Thanks for having taken the time to read that (and to anyone else who followed that link but did not comment) – it’s a haul, especially if you follow the links back to the full study. Very few people are willing to make that sort of effort to educate themselves, which is one reason the quality of such discussion is usually so information-poor.


IMO, the direct and indirect costs of litigation are one of the most difficult costs to quantify, and since there have been very divergent study results, you can cherry-pick studies to support the position that it is a quite significant contributor (7-9%) or a very minor one (less than one percent).

One way of assessing the extent to which such litigation is a problem is to compare the US system and costs with similar systems in other countries which have an Anglo-Saxon based legal system, the most widely cited recent study of this sort is:

http://www.worldcongress.com/events/nw600/pdf/HealthSpendinginTheUnitedStates.pdf

My conclusion after extensive reading is that litigation is not one of the major cost drivers in the US system.

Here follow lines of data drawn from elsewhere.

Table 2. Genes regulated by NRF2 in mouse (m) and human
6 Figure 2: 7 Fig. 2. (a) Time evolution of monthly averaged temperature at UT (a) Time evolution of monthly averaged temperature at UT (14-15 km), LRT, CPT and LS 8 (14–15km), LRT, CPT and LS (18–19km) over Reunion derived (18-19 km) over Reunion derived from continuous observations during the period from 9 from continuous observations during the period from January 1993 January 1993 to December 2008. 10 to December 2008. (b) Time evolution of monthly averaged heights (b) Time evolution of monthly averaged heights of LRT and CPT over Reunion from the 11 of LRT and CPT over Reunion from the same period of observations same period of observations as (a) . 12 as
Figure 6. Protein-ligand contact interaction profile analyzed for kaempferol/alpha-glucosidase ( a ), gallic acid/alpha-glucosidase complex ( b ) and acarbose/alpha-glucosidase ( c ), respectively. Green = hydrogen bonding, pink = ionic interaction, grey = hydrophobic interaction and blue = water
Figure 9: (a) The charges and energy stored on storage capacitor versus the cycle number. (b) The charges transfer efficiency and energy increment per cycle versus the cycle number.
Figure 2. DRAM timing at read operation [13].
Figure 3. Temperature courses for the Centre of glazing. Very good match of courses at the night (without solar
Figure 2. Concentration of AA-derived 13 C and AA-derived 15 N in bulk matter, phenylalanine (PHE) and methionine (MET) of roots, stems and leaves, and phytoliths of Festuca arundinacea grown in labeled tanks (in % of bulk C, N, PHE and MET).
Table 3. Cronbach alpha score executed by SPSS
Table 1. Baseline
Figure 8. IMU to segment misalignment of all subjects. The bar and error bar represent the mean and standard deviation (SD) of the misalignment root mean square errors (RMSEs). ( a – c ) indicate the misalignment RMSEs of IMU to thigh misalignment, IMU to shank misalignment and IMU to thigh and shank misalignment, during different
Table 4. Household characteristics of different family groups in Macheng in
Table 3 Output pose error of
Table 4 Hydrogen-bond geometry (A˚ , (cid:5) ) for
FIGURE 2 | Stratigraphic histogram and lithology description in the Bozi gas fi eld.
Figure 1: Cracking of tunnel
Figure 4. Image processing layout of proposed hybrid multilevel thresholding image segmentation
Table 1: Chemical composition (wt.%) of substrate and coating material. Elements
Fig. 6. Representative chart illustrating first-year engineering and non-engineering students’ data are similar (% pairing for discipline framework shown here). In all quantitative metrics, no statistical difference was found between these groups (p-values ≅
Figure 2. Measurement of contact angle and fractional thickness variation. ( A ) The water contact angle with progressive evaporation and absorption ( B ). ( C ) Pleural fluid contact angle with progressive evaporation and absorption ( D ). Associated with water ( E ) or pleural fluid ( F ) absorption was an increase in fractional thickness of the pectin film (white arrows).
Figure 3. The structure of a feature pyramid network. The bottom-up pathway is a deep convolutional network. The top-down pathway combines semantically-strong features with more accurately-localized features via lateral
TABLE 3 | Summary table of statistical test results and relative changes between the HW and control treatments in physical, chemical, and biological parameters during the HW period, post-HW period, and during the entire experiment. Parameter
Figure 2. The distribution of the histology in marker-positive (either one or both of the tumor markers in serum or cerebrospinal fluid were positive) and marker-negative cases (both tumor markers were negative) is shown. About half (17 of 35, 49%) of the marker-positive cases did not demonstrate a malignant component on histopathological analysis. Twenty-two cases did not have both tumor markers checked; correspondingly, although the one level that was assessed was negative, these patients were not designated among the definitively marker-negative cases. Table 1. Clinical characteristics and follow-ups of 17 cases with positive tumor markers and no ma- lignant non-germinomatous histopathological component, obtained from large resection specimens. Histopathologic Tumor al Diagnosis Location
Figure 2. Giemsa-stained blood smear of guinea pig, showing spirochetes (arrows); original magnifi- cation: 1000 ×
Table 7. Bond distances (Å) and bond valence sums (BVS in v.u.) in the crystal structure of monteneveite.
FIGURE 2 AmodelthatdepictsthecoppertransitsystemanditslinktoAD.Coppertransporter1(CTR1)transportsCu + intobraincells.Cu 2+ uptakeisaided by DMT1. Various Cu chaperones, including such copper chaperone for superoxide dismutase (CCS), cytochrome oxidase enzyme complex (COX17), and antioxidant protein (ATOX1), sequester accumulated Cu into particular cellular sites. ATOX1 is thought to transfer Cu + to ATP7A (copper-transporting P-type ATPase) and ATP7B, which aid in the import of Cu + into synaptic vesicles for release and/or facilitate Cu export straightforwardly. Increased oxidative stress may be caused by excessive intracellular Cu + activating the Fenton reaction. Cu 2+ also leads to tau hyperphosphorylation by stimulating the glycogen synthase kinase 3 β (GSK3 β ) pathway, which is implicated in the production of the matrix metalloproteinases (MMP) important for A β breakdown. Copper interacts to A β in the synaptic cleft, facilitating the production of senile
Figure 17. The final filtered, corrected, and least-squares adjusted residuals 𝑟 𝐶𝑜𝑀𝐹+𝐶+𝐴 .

And even if you accept the higher estimate, and assume that such costs are 10% of total spending, and could arrange to somehow completely eliminate such costs (see below) and achieve a one-time savings, you are still left with the remaining cost (and rapidly increasing) cost differential.


You also have to keep in mind that to some extent litigation is a market mechanism – there is always going to have to be some sort of quality control external to the provider stream, and some means of financial compensation for mistakes made (if only to the extent of rectifying to the extent possible the medical results of such mistakes).

If you don’t like a “litigious society” in which seeking recompense is an individual responsibility, conducted on a case-by-case basis in the courts, then you have to specify some other mechanism, most of which are also unpalatable to conservatives (for example, cost-effectiveness regimes, where “best practice” is defined, and providers who comply with the recommendations have greater protection from sanctions for “malpractice”).

So it’s not as though a transition to some other mechanism is going to eliminate such costs, it will just be somewhat more or less efficient and “costly”.